▶ Seitenauszug:

┏━━

Im Interview mit dem UniReport reflektiert der Schriftsteller, Übersetzer und Publizist Aris Fioretos seine sprachliche Heimat, schildert seine Fazination für Paul Auster und spricht außerdem über seinen neuesten Roman, der das Leben eines alternden Rockmusikers in Berlin thematisiert. Außerdem gibt er Einblicke in seine Poetikvorlesungen, die ab dem 4. Juni starten wird.

Aris Fioretos hält seine Poetikvorlesungen am 4., 11. und 18. Juni 2024, jeweils 18.15 Uhr, im Hörsaalzentrum HZ 2, Campus Westend. Mehr Infos unter https://tinygu.de/g44lb.

UniReport: Sie haben griechische Wurzeln, sind in Schweden aufgewachsen und Ihre erste Sprache war Deutsch. Gibt es gewissermaßen eine sprachliche Heimat Ihrer literarischen Produktion, läge diese eher in der Mehr- oder Vielsprachigkeit?

┗━━

Kopiere aus dem Seitenauszug zum Interview mit Aris Fioretos eine Passage ohne jede Änderung. Setze bei den Worten „UniReport: Sie haben“ ein und höre nach „Mehr- oder Vielsprachigkeit?“ auf.

▶ Zu prüfende Einträge:
┏━━

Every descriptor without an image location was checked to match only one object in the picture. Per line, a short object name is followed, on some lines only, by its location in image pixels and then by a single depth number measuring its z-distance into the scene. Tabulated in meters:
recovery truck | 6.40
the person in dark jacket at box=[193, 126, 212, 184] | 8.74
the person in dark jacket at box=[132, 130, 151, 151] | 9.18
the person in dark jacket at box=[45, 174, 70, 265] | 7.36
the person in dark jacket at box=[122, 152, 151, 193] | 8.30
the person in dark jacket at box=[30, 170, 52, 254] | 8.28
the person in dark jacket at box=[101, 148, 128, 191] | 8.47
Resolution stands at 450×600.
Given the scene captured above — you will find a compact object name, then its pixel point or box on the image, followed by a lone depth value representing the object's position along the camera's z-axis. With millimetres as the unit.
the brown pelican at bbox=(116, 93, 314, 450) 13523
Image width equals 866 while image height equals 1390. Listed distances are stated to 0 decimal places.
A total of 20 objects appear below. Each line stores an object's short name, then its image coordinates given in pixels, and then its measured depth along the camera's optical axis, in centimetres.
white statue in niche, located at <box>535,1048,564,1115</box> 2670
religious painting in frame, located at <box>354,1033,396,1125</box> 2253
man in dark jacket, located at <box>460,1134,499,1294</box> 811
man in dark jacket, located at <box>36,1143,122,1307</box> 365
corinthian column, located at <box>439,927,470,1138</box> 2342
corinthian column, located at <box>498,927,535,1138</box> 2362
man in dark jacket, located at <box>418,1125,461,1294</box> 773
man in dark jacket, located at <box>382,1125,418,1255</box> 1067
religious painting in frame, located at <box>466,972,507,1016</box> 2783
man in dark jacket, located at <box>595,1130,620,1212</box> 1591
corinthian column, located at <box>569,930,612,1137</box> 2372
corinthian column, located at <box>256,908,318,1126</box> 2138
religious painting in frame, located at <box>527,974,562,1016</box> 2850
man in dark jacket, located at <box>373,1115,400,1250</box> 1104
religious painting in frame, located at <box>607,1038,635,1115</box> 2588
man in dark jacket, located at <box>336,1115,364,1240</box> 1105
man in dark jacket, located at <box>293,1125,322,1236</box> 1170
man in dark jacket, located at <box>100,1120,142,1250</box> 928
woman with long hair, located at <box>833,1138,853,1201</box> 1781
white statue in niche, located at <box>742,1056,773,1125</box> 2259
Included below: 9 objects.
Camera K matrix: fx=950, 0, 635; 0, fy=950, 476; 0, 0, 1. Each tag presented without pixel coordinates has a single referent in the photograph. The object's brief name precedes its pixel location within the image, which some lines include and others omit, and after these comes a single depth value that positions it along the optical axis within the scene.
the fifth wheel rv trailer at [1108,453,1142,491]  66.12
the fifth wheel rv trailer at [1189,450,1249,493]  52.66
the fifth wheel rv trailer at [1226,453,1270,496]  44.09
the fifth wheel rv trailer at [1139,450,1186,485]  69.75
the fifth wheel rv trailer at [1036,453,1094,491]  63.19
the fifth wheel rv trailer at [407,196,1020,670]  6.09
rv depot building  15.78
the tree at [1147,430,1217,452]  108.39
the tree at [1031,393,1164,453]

┗━━

▶ Ergebnis der Aufgabe:
UniReport: Sie haben griechische Wurzeln, sind in Schweden aufgewachsen und Ihre erste Sprache war Deutsch. Gibt es gewissermaßen eine sprachliche Heimat Ihrer literarischen Produktion, läge diese eher in der Mehr- oder Vielsprachigkeit?